# Dust of Dreams by Steven Erikson



## Werthead (Aug 18, 2009)

A review of the penultimate book in *The Malazan Book of the Fallen*.



> From across the continent of Lether and far beyond, powers and armies are converging on the vast Wastelands to the east of the Letherii Empire. Adjunct Tavore, commander of the the Malazan 14th Army - the Bonehunters - plans to take her army into that wilderness, aided by the Letherii imperial legions under Brys Beddict. To the south her allies, the Perish Grey Helms and Khundryl Burned Tears, barter for passage across the Kingdom of Bolkando, only to be met with betrayal and murder. On the plains of the Ar'kryn, the Barghast White Face clans face insurrection and treachery. A ribbon of refugees flees westward from Kolanse into the Wastelands and the immense Glass Desert, whilst in the far west the Shake abandon their island homeland to seek the First Shore, unaware that their return to their ancestral warren will re-awaken ancient powers.
> 
> Human and Barghast, K'Chain Che'Malle and T'lan Imass, Shake and Jaghut, mortals and ascendants alike find themselves drawn into a convergence outstripping anything before seen in the mortal realm, for the sky is rent in flame and shadow and a long-imprisoned god returns to the mortal realm with Darkness clenched in his hand. The Bonehunters and their allies march to a war they cannot win to avenge an empire that has rejected them, whilst the K'Chain Che'Malle march to war to end an ancient conflict and find a place for themselves in the world.
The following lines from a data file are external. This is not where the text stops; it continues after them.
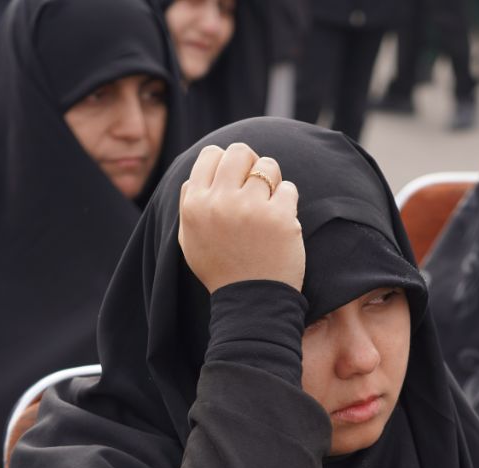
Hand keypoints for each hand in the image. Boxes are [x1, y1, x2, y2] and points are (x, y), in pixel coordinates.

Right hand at [178, 142, 304, 292]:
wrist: (251, 304)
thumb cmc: (222, 272)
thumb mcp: (190, 240)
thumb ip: (190, 203)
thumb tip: (201, 171)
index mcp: (196, 205)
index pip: (211, 154)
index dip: (225, 163)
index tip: (235, 181)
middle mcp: (220, 203)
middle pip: (240, 151)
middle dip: (251, 165)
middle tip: (256, 189)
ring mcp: (251, 209)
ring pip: (268, 166)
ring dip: (272, 182)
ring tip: (269, 207)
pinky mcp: (280, 218)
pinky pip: (289, 188)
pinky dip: (288, 203)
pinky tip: (281, 224)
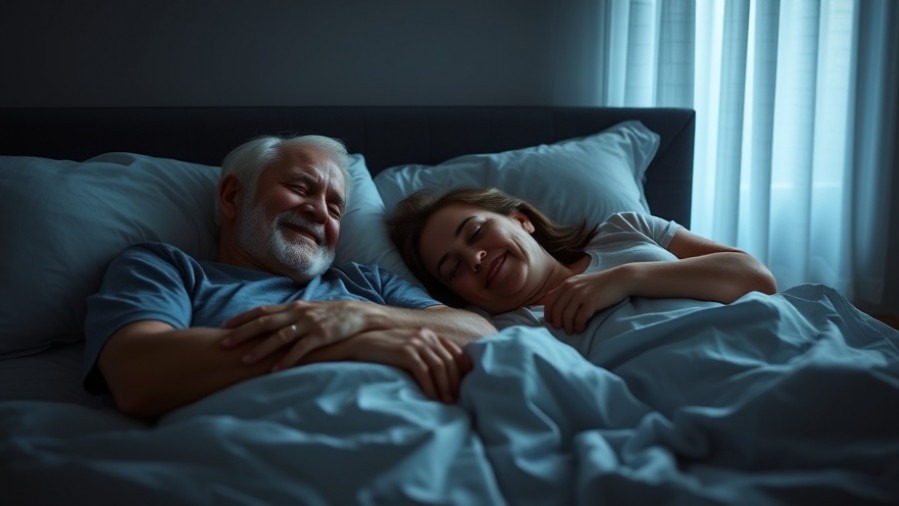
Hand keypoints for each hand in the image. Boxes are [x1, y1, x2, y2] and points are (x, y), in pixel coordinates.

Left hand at [220, 300, 374, 370]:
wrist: (358, 314)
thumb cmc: (330, 315)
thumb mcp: (307, 311)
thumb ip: (288, 317)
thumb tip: (267, 324)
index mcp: (292, 307)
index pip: (261, 311)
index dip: (242, 318)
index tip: (223, 326)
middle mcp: (297, 313)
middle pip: (264, 322)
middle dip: (242, 333)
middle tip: (223, 344)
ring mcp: (309, 324)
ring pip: (280, 336)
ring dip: (261, 349)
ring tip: (245, 360)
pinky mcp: (321, 336)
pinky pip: (301, 349)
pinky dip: (287, 359)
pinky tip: (275, 370)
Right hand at [308, 328, 472, 402]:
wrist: (360, 344)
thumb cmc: (385, 350)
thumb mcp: (409, 348)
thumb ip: (425, 354)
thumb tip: (442, 374)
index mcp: (429, 334)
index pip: (454, 352)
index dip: (462, 370)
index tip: (465, 387)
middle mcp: (426, 335)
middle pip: (448, 361)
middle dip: (454, 383)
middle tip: (455, 401)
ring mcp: (415, 342)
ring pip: (439, 366)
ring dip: (444, 387)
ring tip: (445, 403)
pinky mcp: (405, 351)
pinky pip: (424, 371)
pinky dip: (430, 386)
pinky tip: (431, 398)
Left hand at [542, 270, 626, 333]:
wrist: (619, 279)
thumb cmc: (600, 284)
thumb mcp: (581, 283)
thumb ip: (569, 291)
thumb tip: (558, 306)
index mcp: (567, 283)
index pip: (549, 300)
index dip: (548, 313)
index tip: (551, 322)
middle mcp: (571, 288)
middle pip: (556, 310)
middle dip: (557, 322)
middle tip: (561, 329)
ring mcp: (581, 294)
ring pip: (566, 316)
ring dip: (568, 326)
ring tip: (572, 331)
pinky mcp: (591, 301)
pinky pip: (579, 318)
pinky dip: (578, 326)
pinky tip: (581, 329)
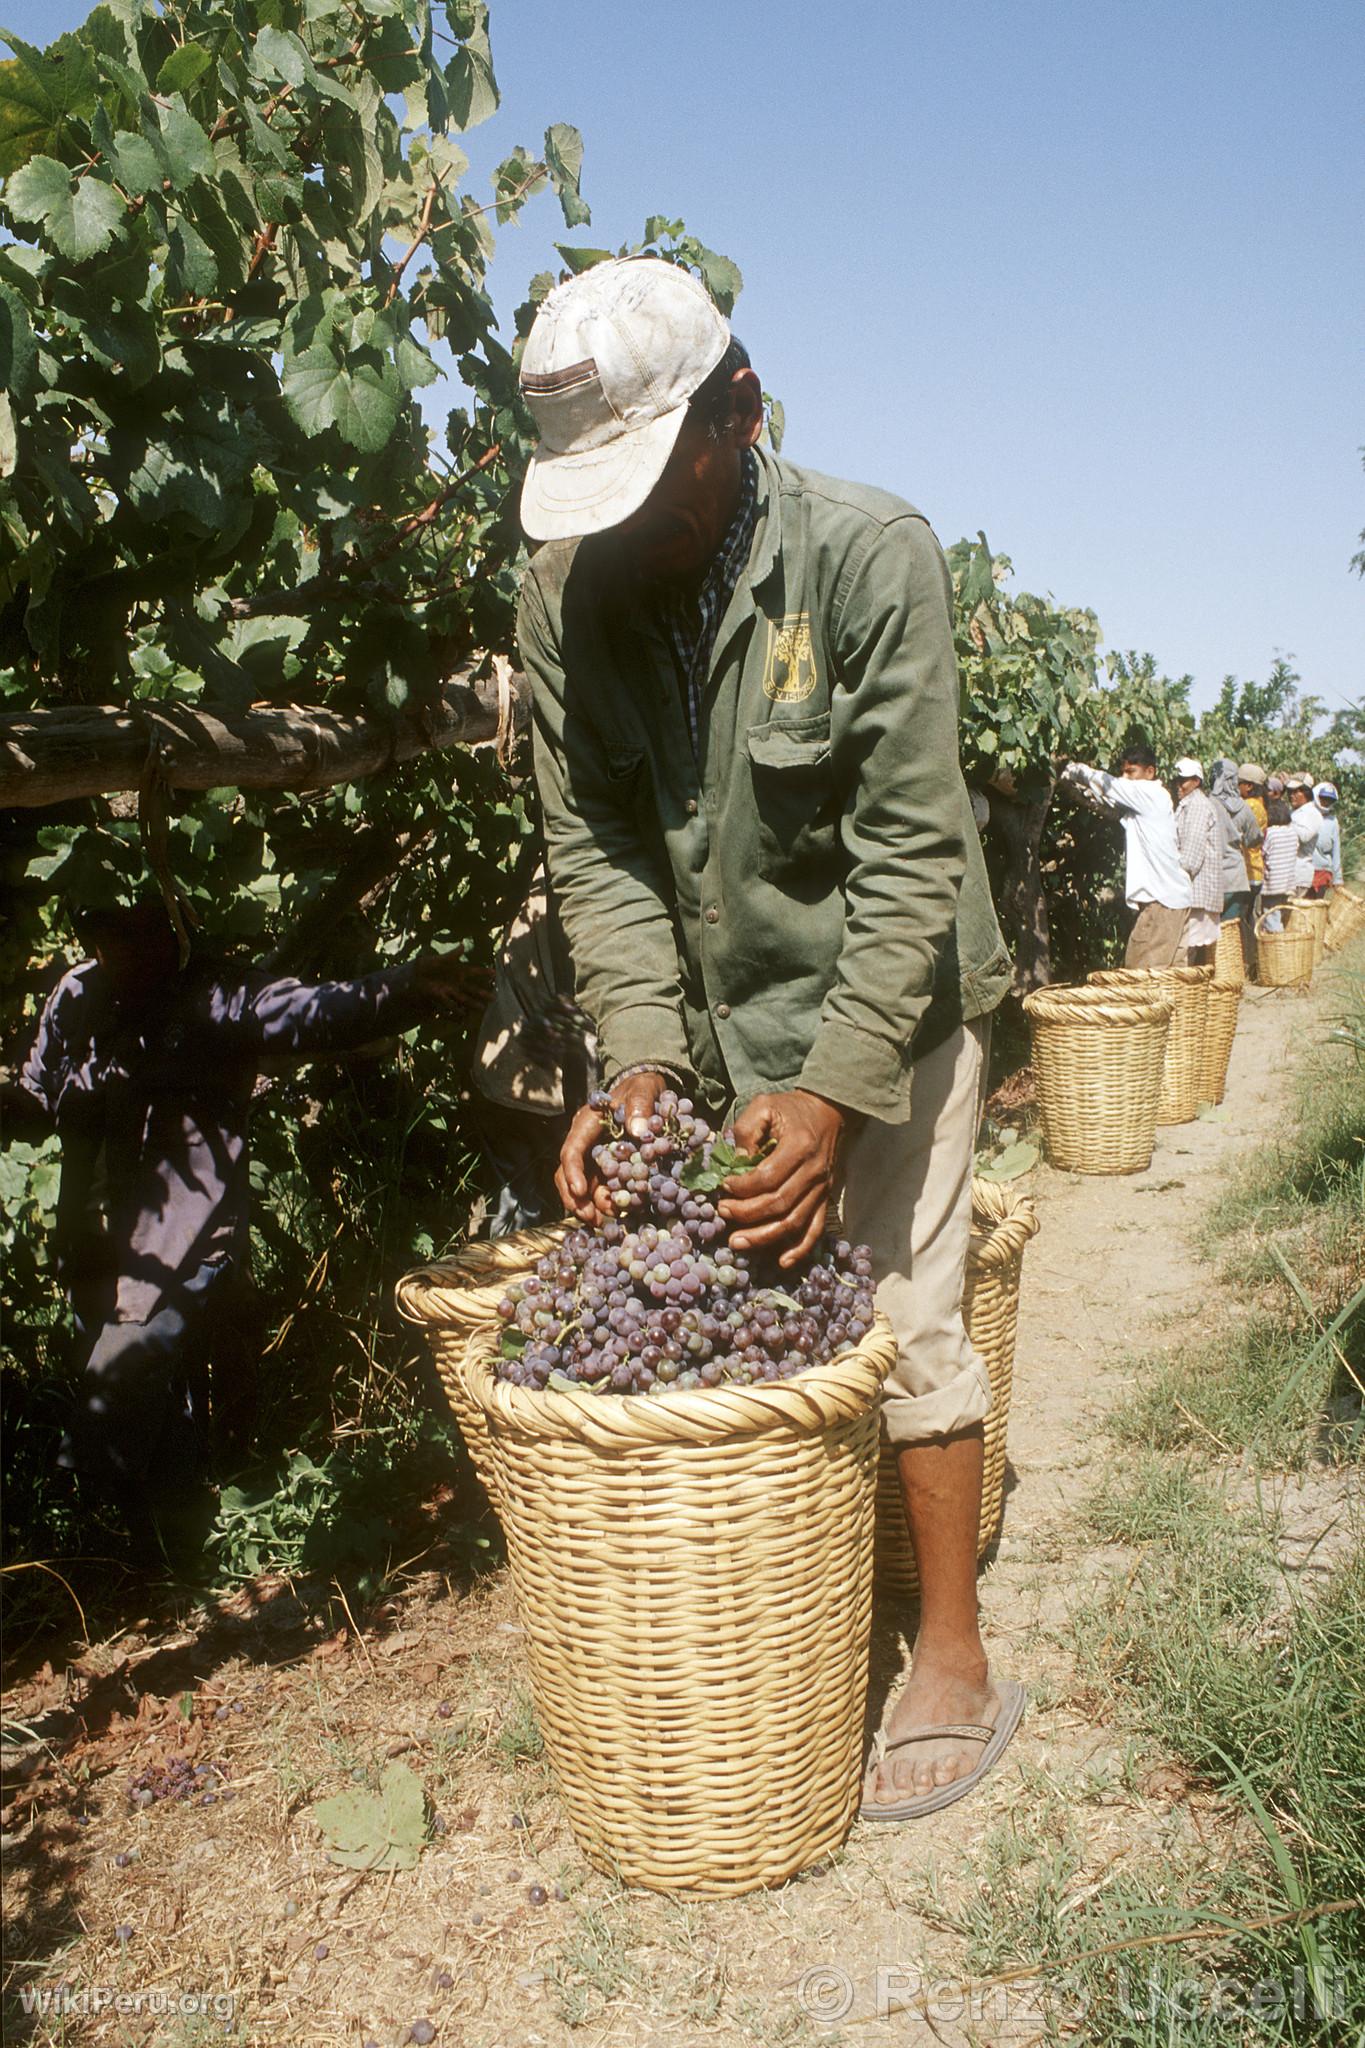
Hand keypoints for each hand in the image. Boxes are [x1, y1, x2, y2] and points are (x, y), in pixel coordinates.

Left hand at [411, 954, 494, 1014]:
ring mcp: (449, 990)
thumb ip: (451, 955)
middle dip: (482, 993)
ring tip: (482, 1008)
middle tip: (494, 998)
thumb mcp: (438, 959)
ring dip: (473, 1003)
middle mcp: (456, 982)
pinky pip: (451, 1004)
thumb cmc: (425, 965)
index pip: (473, 971)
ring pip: (464, 998)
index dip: (484, 972)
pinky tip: (463, 1014)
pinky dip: (457, 1009)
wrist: (412, 975)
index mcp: (457, 970)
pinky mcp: (440, 997)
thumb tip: (463, 946)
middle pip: (472, 988)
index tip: (495, 973)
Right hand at [554, 1068, 666, 1223]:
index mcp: (587, 1122)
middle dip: (576, 1198)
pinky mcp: (607, 1167)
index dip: (573, 1172)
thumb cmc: (641, 1088)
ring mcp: (595, 1157)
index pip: (572, 1149)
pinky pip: (601, 1188)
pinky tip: (617, 1215)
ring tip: (604, 1222)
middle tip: (591, 1217)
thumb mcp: (643, 1089)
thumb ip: (640, 1105)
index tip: (580, 1191)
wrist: (647, 1091)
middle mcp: (586, 1143)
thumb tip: (639, 1130)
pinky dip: (605, 1203)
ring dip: (590, 1206)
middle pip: (569, 1174)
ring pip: (582, 1186)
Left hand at [717, 1088, 847, 1267]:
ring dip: (764, 1237)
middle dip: (745, 1213)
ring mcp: (822, 1188)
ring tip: (737, 1242)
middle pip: (778, 1204)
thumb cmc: (792, 1109)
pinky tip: (782, 1261)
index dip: (742, 1187)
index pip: (767, 1177)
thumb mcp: (764, 1106)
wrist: (830, 1111)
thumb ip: (746, 1130)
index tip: (723, 1185)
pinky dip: (800, 1249)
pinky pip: (815, 1229)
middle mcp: (814, 1171)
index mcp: (799, 1146)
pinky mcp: (825, 1198)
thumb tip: (736, 1164)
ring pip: (793, 1222)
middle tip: (722, 1212)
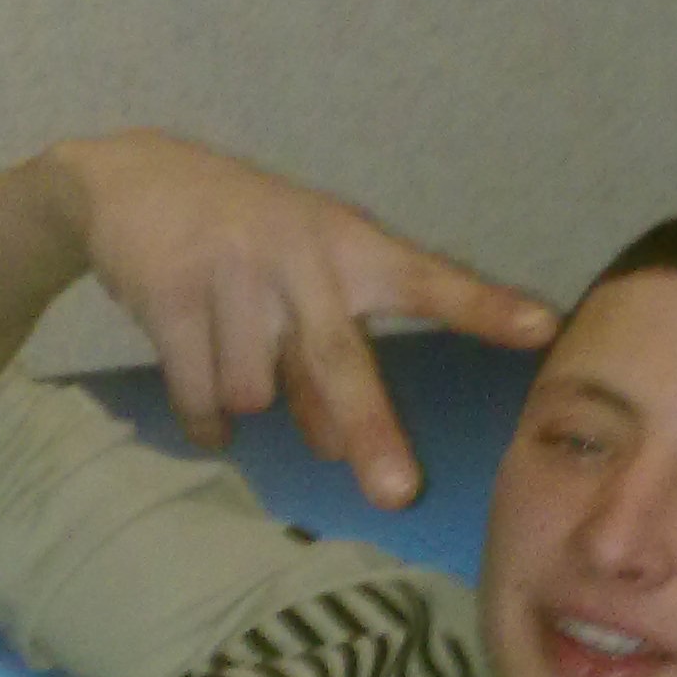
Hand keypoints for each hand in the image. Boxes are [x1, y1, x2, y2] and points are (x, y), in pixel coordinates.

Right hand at [50, 130, 556, 501]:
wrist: (130, 180)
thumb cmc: (244, 243)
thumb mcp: (302, 282)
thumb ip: (326, 363)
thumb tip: (339, 451)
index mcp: (350, 247)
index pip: (428, 281)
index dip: (484, 308)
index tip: (545, 327)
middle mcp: (301, 255)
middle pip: (340, 362)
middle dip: (372, 431)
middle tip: (399, 495)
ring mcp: (235, 271)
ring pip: (255, 394)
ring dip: (245, 403)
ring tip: (228, 359)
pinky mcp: (173, 291)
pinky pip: (199, 395)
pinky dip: (205, 421)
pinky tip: (205, 405)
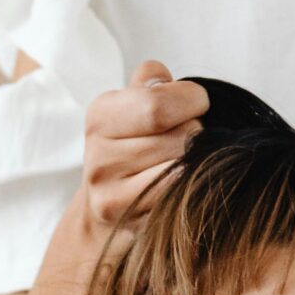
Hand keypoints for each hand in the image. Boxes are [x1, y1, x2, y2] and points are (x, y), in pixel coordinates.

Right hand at [79, 60, 208, 235]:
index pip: (158, 103)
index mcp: (102, 113)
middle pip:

But under the light of what has appeared in the sky, it appears that all might be in vain...
> 
> ...


----------



## Urien (Aug 19, 2009)

Werthead,

Thanks for that. Sounds a return to form. I finally finished Toll the Hounds, a most convoluted, long and meandering book. Infuriating in parts. But the ending gave me the strength to walk on, and your review makes me think it might be worthwhile.


----------